🤖 AI Summary
This work addresses the high memory and computational overhead of key-value (KV) caching in large language models, which severely hinders deployment efficiency. For the first time, it theoretically reveals that spectral concentration in Query/Key weights induces feature homogenization, while spectral dispersion in Value weights preserves heterogeneity. Building on this insight, the paper proposes a gradient-free, closed-form KV compression method that relies solely on forward-pass variables and leverages exact Hessian information derived from spectral analysis. This approach enables highly efficient asymmetric compression. Evaluated on Llama3.1-8B-Instruct, the method improves the average LongBench score by 0.92 while reducing memory usage by 29% and inference latency by 28%, outperforming all existing state-of-the-art techniques.
📝 Abstract
The growing computational and memory demands of the Key-Value (KV) cache significantly limit the ability of Large Language Models (LLMs).
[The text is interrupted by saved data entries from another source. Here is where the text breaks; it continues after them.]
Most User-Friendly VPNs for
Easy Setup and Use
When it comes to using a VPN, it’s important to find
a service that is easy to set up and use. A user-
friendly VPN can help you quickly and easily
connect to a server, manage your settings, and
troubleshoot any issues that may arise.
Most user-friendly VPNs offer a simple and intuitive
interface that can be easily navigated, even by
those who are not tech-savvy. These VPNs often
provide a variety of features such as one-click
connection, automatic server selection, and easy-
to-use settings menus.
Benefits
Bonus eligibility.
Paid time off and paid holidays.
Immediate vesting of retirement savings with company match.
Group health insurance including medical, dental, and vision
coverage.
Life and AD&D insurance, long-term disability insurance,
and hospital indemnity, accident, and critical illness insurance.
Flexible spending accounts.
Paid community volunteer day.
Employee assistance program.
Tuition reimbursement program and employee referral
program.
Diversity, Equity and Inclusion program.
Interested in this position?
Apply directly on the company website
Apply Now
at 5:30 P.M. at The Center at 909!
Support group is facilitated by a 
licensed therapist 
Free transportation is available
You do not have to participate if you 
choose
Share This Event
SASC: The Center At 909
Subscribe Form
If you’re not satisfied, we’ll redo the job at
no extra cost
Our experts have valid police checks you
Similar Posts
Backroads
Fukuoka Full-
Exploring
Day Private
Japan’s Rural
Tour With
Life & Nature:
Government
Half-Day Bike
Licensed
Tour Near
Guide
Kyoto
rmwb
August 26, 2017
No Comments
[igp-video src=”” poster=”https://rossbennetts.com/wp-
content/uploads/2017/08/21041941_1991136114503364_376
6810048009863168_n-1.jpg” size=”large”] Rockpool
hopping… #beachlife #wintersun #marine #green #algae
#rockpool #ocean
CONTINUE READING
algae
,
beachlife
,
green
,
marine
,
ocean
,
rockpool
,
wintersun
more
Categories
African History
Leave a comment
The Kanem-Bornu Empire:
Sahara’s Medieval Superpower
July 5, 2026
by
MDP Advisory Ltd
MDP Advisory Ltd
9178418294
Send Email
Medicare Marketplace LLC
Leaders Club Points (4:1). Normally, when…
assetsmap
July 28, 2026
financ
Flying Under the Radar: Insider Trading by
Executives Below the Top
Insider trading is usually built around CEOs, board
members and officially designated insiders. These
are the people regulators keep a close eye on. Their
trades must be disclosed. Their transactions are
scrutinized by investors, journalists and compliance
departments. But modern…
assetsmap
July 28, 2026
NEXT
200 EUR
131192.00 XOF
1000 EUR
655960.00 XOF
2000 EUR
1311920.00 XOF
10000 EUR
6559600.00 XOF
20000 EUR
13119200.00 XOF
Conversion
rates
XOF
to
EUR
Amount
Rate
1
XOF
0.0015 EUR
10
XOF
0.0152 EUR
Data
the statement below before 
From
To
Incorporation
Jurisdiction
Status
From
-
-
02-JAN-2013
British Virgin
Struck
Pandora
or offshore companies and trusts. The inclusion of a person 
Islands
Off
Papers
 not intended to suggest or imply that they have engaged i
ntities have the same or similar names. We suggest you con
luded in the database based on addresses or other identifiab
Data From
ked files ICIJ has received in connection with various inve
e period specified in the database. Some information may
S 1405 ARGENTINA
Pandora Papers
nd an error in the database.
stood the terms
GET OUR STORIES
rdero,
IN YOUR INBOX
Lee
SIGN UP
While KV merging has emerged as a promising solution, existing methods that rely on empirical observations of KV asymmetry and gradient-based Hessian approximations lack a theoretical foundation and incur suboptimal compression and inference overhead. To bridge these gaps, we establish a theoretical framework that characterizes this asymmetry through the spectral energy distribution of projection weights, demonstrating that concentrated spectra in Query/Key weights induce feature homogeneity, whereas dispersed spectra in Value weights preserve heterogeneity. Then, we introduce KVSlimmer, an efficient algorithm that captures exact Hessian information through a mathematically exact formulation, and derives a closed-form solution utilizing only forward-pass variables, resulting in a gradient-free approach that is both memory- and time-efficient. Extensive experiments across various models and benchmarks demonstrate that KVSlimmer consistently outperforms SOTA methods. For instance, on Llama3.1-8B-Instruct, it improves the LongBench average score by 0.92 while reducing memory costs and latency by 29% and 28%, respectively.